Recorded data

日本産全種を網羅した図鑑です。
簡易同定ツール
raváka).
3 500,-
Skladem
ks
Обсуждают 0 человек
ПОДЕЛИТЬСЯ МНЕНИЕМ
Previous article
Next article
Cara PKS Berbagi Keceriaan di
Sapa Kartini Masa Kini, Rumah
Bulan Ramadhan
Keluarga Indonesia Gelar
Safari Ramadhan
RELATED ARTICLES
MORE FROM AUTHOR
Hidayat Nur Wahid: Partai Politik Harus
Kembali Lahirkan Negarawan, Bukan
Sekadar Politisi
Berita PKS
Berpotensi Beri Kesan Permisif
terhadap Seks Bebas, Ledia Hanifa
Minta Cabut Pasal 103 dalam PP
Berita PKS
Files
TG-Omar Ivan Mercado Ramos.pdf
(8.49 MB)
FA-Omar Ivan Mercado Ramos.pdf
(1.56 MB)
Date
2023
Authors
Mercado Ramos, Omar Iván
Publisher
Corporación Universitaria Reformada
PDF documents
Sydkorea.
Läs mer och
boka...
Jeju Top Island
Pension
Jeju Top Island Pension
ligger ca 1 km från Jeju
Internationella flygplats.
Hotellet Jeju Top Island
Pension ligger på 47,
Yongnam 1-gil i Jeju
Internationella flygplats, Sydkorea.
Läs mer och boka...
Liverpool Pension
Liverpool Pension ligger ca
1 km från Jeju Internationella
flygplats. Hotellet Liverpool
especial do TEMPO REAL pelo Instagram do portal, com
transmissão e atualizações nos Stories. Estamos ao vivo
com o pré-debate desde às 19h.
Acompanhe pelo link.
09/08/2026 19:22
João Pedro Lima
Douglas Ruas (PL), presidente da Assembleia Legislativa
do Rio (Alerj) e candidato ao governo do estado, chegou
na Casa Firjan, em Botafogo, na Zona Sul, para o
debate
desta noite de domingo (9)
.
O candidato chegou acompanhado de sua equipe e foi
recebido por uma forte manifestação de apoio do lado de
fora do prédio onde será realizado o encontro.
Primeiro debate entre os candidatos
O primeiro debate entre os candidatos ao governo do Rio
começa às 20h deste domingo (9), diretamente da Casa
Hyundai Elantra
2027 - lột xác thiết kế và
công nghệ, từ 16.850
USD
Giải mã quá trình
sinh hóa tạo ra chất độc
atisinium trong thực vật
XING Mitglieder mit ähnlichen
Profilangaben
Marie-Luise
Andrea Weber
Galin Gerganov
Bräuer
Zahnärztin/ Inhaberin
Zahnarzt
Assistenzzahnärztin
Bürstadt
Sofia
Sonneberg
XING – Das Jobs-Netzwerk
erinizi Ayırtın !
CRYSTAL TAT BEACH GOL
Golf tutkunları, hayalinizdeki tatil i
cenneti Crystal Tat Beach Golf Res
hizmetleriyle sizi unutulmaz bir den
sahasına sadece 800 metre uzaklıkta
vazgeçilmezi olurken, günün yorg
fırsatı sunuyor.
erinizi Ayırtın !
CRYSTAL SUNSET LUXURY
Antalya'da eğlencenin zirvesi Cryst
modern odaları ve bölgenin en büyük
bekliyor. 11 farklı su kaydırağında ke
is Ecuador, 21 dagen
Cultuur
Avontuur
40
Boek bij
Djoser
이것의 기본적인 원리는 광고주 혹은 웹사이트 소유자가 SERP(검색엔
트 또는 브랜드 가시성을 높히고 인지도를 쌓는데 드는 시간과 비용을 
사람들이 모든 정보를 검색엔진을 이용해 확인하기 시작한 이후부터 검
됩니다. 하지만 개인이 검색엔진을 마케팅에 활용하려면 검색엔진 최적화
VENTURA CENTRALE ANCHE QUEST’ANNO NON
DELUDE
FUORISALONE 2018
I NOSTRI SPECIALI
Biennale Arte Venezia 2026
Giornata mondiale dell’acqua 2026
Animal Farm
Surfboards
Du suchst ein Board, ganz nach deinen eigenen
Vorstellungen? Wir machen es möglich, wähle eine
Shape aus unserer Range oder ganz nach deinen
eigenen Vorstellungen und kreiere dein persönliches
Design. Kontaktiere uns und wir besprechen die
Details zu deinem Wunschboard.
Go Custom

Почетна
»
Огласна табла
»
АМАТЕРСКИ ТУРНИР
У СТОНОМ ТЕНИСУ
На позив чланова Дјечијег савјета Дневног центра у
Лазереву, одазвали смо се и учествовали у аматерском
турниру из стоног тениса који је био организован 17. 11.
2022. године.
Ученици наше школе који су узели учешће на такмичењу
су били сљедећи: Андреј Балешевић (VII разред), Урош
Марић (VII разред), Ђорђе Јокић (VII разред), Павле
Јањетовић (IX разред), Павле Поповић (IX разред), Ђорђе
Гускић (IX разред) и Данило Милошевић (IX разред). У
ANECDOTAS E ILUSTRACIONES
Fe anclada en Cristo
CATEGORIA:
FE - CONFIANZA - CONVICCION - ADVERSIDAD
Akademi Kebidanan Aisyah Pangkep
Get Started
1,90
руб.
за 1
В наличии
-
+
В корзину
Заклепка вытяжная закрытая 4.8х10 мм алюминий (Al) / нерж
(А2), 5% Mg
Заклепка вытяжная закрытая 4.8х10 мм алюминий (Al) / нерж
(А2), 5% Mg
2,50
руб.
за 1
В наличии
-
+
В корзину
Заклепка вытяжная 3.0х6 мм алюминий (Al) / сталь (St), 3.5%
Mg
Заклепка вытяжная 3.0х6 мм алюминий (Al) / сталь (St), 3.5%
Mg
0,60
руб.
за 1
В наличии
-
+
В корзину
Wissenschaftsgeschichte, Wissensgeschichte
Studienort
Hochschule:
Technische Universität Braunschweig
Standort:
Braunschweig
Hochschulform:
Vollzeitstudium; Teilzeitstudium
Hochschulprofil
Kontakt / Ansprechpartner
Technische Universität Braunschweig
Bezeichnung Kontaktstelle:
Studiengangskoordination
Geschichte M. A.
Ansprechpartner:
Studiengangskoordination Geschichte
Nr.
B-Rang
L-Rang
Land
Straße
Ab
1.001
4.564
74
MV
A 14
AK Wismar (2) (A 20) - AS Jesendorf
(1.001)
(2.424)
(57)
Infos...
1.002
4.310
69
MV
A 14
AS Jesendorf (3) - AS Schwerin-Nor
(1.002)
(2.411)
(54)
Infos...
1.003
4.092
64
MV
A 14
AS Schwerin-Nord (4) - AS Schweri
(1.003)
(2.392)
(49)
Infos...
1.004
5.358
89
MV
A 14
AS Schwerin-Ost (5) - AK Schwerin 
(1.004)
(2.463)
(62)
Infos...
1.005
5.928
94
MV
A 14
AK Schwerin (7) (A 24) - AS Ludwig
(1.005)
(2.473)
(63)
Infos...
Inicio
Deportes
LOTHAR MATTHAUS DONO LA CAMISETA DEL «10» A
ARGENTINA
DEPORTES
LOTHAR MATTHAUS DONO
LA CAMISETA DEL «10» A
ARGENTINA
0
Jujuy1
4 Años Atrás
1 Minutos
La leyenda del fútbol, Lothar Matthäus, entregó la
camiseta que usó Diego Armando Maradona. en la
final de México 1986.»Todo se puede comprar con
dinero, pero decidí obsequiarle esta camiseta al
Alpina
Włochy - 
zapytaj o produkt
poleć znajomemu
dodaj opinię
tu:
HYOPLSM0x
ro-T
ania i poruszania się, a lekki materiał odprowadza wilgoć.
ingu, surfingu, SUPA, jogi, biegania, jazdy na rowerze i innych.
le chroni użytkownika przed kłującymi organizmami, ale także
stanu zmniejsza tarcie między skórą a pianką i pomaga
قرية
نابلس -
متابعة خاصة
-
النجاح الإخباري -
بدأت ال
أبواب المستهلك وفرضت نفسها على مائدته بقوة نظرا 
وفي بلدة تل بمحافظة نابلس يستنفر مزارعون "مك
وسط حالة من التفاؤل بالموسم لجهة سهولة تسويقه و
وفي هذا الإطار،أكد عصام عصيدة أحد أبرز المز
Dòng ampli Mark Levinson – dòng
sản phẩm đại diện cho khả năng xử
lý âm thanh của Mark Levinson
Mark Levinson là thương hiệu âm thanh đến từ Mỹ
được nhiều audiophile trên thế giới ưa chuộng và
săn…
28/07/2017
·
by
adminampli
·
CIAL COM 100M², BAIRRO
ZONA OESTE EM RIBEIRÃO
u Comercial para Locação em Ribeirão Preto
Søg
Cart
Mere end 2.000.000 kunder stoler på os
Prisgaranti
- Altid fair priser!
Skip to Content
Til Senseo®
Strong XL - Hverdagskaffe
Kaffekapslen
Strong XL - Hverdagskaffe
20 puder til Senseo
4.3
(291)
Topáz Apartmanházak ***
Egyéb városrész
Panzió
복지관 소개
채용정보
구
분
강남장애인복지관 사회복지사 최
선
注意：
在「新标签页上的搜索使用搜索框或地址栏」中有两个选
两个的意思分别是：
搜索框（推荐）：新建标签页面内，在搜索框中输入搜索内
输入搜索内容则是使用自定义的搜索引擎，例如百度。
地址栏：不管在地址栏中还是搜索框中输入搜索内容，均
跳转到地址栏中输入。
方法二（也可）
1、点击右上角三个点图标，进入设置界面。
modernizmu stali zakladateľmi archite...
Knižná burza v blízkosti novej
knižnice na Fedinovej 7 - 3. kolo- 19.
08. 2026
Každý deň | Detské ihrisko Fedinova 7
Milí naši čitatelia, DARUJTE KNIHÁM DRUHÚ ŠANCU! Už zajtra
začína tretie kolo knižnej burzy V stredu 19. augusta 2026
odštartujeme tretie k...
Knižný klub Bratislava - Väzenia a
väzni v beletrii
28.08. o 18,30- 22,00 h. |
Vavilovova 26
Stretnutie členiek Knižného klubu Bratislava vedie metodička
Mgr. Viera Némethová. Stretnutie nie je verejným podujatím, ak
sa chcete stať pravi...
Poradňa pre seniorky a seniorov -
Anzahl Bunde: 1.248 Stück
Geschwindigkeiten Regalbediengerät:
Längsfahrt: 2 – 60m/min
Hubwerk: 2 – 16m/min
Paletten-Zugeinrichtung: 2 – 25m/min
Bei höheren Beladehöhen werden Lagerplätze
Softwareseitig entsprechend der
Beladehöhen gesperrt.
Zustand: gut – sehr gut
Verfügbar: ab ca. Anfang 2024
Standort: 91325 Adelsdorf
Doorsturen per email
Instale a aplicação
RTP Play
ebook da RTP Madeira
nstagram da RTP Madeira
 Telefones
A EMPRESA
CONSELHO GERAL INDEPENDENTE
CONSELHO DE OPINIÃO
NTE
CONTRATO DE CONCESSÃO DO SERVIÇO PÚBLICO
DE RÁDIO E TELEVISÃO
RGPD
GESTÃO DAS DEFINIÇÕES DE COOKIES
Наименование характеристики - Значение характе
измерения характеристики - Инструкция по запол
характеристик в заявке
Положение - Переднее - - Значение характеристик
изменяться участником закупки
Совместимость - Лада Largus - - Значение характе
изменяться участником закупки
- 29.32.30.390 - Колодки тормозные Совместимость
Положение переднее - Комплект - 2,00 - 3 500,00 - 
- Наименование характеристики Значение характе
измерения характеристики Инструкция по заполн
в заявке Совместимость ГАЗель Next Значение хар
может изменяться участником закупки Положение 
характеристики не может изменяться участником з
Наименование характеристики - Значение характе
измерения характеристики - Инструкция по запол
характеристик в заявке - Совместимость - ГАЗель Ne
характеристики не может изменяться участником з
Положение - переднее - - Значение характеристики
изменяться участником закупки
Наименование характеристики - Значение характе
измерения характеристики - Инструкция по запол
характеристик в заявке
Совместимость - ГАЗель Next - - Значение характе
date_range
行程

What is required: Copy the lines of the entries above without any change, from the very first line through the line that contains "flygplats. Hotellet Liverpool".

Task result:
日本産全種を網羅した図鑑です。
簡易同定ツール
raváka).
3 500,-
Skladem
ks
Обсуждают 0 человек
ПОДЕЛИТЬСЯ МНЕНИЕМ
Previous article
Next article
Cara PKS Berbagi Keceriaan di
Sapa Kartini Masa Kini, Rumah
Bulan Ramadhan
Keluarga Indonesia Gelar
Safari Ramadhan
RELATED ARTICLES
MORE FROM AUTHOR
Hidayat Nur Wahid: Partai Politik Harus
Kembali Lahirkan Negarawan, Bukan
Sekadar Politisi
Berita PKS
Berpotensi Beri Kesan Permisif
terhadap Seks Bebas, Ledia Hanifa
Minta Cabut Pasal 103 dalam PP
Berita PKS
Files
TG-Omar Ivan Mercado Ramos.pdf
(8.49 MB)
FA-Omar Ivan Mercado Ramos.pdf
(1.56 MB)
Date
2023
Authors
Mercado Ramos, Omar Iván
Publisher
Corporación Universitaria Reformada
PDF documents
Sydkorea.
Läs mer och
boka...
Jeju Top Island
Pension
Jeju Top Island Pension
ligger ca 1 km från Jeju
Internationella flygplats.
Hotellet Jeju Top Island
Pension ligger på 47,
Yongnam 1-gil i Jeju
Internationella flygplats, Sydkorea.
Läs mer och boka...
Liverpool Pension
Liverpool Pension ligger ca
1 km från Jeju Internationella
flygplats. Hotellet Liverpool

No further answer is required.